Poynings’ Law was one of the most crucial statutes ever enacted by the Irish parliament, yet the law’s crucial impact on parliament’s operations from 1660 has never been examined systematically.

James Kelly examines how Poynings’ Law impacted on the legislative operations of the Irish parliament between the Restoration and the Act of Union, and he establishes how the Irish parliament contrived, first, by evolving a sophisticated heads of bills process in the late 17th century, second, by curtailing the power of the Irish privy council in the early 18th century, and finally, by securing the amendment of Poynings’ Law in 1782, to achieve a degree of legislative independence that endured until the Act of Union. Based on a close and detailed scrutiny of the records of the Irish parliament and the systematic exploration for the first time of the voluminous records of the British privy council, this book provides a new, revealing perspective on the working of the Irish parliament, its relationship with the Irish executive and on the nature of the Anglo-Irish connection.
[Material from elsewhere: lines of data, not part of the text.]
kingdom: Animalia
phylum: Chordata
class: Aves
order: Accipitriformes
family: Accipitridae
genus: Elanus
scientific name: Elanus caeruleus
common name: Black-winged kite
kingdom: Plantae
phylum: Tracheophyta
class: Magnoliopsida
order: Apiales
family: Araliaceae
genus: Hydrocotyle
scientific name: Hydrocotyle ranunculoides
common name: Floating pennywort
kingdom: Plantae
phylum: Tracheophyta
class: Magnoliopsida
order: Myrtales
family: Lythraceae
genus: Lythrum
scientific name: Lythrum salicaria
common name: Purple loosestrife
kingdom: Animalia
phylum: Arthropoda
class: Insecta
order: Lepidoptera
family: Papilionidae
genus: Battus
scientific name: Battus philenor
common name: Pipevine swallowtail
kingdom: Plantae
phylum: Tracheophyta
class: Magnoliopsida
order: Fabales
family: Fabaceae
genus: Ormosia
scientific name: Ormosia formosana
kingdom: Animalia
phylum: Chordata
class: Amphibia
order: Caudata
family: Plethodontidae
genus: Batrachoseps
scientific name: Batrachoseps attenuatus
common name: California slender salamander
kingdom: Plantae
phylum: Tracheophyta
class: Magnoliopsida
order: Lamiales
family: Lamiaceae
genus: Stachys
This is the 18th volume in the Irish Legal History Society Series.

James Kelly is the head of the Department of History, St Patrick’s College, Dublin City University, and author of numerous books and articles on 18th-century Ireland.

The Irish Legal History Society examines, explores, and engages with all issues relating to the legal history of Ireland, from earliest time to the present day. Founded in 1988, the Society holds two Discourses annually, as well as publishing scholarly works on a range of legal history subjects.